A huge amount of the work input, either physical or human, for Facebook, Ebay, and to a large extent Amazon, is provided by counterparties who are not on the corporate payrolls, may not show on any employment list since their activities are a side gig, and are not suppliers in the normal sense of the word. But who do provide content, computing resources, various sorts of labor.
Facebook’s “product” such as it is, is virtually all produced by facebook users.
A very great deal of google’s output is indeed produced by machines, but a large part of that is machines scanning the human output of vast numbers of web sites.
Dell and IBM’s products are to a large degree produced by the employees of those companies, using inputs from suppliers that are bought in the conventional market, with the suppliers reporting employment for producing the inputs because it’s their main line of work. So basically everybody who works for Dell or Dell’s suppliers shows as employed somewhere.

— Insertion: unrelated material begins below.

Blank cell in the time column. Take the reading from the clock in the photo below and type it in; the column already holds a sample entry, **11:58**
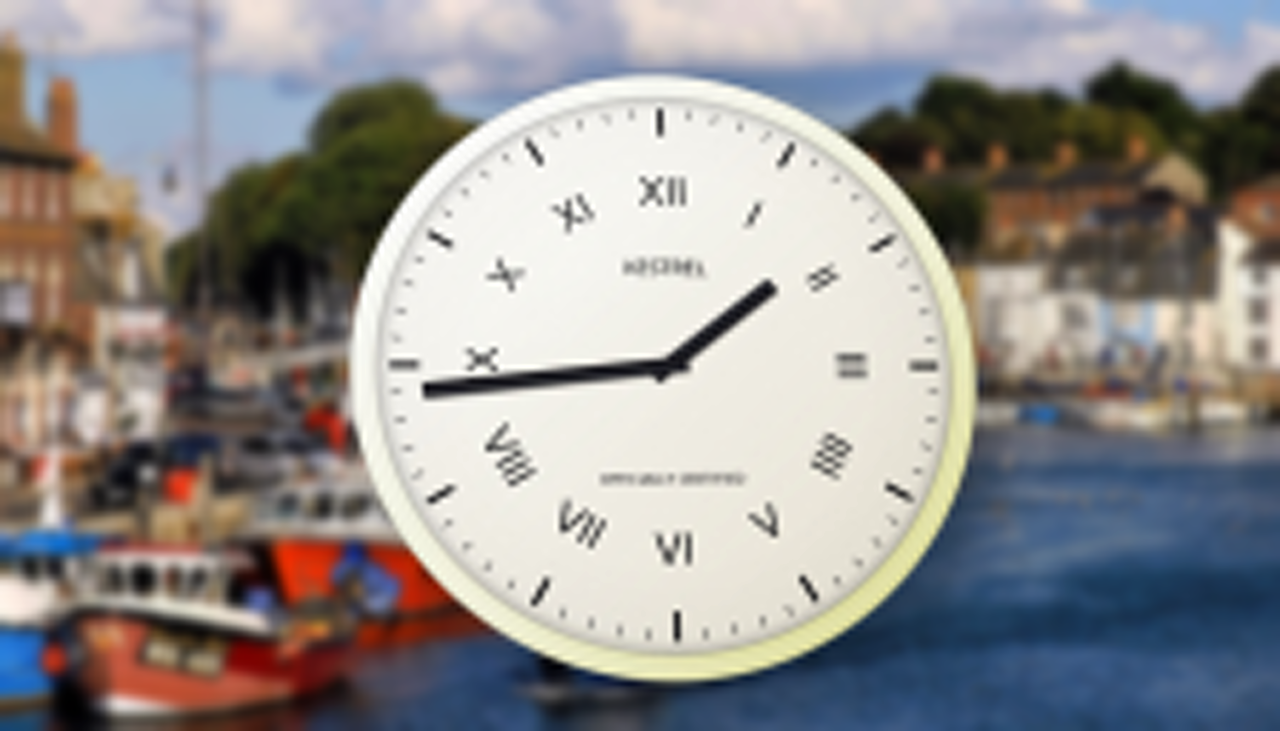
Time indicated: **1:44**
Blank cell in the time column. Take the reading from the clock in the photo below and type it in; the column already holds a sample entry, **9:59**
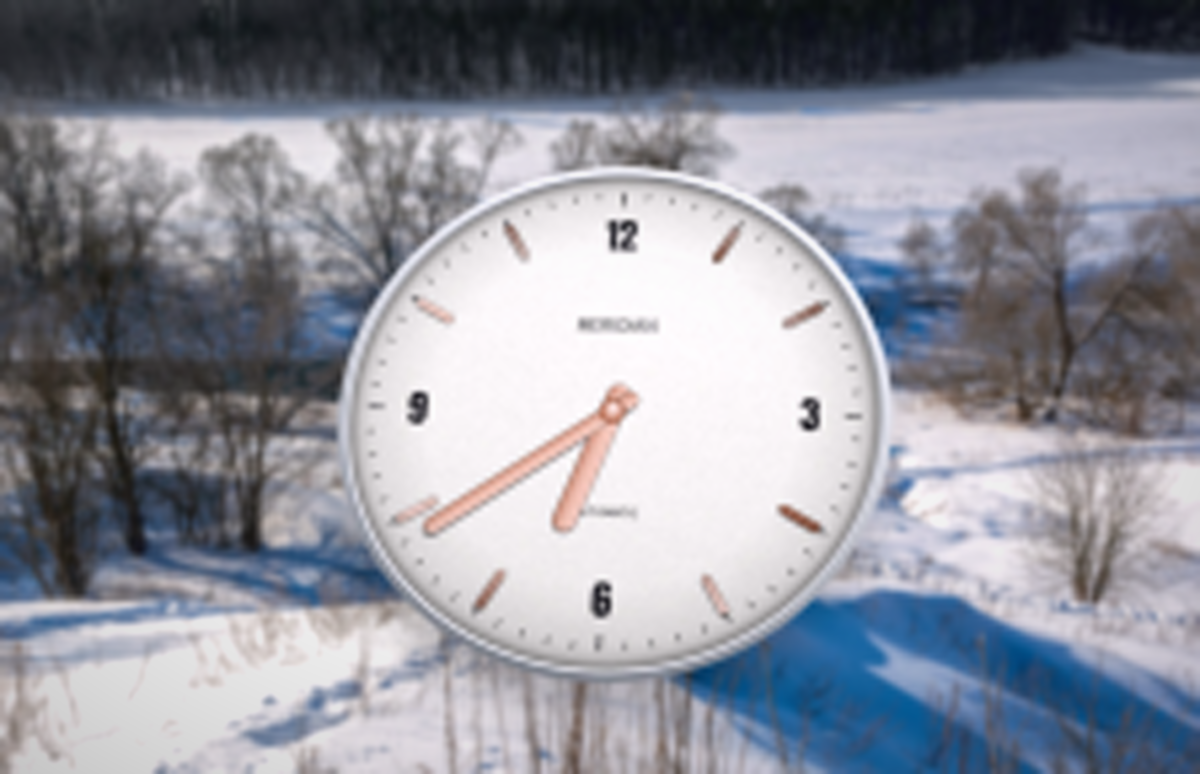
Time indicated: **6:39**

A person who works full time at Intel making processors (consumed by both IBM and Dell) will show on the official employment rolls of Intel. At night, when she makes clever videos for youtube, which may or may not make her net revenue, but which arguably contributes to total economic output, she is NOT counted as having a second job. She’s very much not an employee of youtube, or any of the marketing associates who may pay her various vigs. So while her labor is in some hard to measure sense adding to economic output, it doesn’t show in market labor statistics. What’s more, such compensation as she receives will often be “side market”, “informal market”, or “normal market but too small to account for” – so she may in fact be doing “market labor” but her compensation may not really show in the market labor accounting.
What does this mean? It suggests that measuring the “actual employment” and actual total-factor-producitivty of google/facebook/youtube/ebay is very difficult.
[By the way, measuring the actual employment of Microsoft, Cisco, Oracle, or Apple is also very difficult because of the substantial pools of formal and informal consulting built up around them, the huge value added to their products by customer betas and various network effects, etc.]
We aren’t just seeing less jobs. Its something more fundamental. The value proposition of a unit of labor is becoming less and less clear and this is fundamental to how our economy works. You can now sell a DVD player for less than the cost of a decent haircut. Technology is reaching the point where the value of goods compared to labor doesn’t make any rational sense any more.
I think Thiel has said basically it is not that Web 2.0 is so great but that it is the only game in town because everything else is so bad.
It seems to me that this is symptomatic of increasing “winner-take-all” markets, as more industries reach near-zero marginal cost of distribution. The reason that “Internet news publishers” provide fewer jobs than print media is simply because we need fewer people writing the news if it now has broad, instant, inexpensive reach. And who needs the 2nd or 3rd largest social networks when we can all join the largest for free?
And while Frey complains that the lack of capital required to start these businesses is driving lower job growth and expanding inequality, he fails to mention that the lack of required capital *increases* opportunity. He calls for policies to encourage entrepreneurial risk-taking, but the lack of required capital to start these businesses has already naturally lowered the risk of starting them.